Untitled - K-ARTIST

Untitled

2019
9-channel video, surround sound
23 min
About The Work

Jang Minseung’s practice begins with the juxtaposition of the tragedies of modern Korean history and the vast order of nature, exploring the traces and sensations of human existence suspended between them. Rather than directly reenacting events or explaining narratives, the artist traces the sensory reverberations that remain within places and time after an event has passed.

In this sense, his practice moves beyond the dimensions of documentation or testimony, instead constructing sensory spaces through which vanished presences and contemporary viewers may reconnect.

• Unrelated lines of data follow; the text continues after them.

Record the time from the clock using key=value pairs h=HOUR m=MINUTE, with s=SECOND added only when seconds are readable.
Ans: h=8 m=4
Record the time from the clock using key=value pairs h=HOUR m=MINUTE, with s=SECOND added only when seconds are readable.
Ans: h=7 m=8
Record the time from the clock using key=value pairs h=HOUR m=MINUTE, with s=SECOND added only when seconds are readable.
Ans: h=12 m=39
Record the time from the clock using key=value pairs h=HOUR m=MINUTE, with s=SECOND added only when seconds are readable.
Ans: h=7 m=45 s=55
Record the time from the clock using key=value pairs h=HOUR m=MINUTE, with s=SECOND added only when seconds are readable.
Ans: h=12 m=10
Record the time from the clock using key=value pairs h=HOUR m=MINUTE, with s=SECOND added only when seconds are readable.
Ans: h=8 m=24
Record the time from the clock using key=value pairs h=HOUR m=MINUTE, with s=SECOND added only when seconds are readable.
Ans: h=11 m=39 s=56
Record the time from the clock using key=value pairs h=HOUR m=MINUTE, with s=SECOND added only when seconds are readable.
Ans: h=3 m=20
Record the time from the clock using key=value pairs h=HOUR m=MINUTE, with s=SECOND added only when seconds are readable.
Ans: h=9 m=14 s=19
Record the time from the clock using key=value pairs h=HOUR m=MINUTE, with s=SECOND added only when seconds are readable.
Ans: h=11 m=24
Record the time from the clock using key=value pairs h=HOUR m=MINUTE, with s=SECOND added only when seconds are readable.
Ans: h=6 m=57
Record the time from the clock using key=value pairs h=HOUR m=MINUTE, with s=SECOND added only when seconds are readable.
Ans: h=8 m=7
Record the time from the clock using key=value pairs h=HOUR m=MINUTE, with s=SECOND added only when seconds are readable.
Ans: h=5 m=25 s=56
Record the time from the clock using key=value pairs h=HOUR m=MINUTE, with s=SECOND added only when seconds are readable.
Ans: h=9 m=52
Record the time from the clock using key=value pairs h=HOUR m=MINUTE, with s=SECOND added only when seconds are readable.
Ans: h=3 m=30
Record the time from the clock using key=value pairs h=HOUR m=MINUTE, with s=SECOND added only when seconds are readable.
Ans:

What repeatedly emerges throughout his work is the immense temporality of nature—beyond human control—and the fleeting traces of human history embedded within it. Jang Minseung does not treat nature merely as background or scenery. Rather, material phenomena such as the sea, snowstorms, fog, light, and darkness function as mediating forces through which memory, history, and the sensation of loss are transmitted. 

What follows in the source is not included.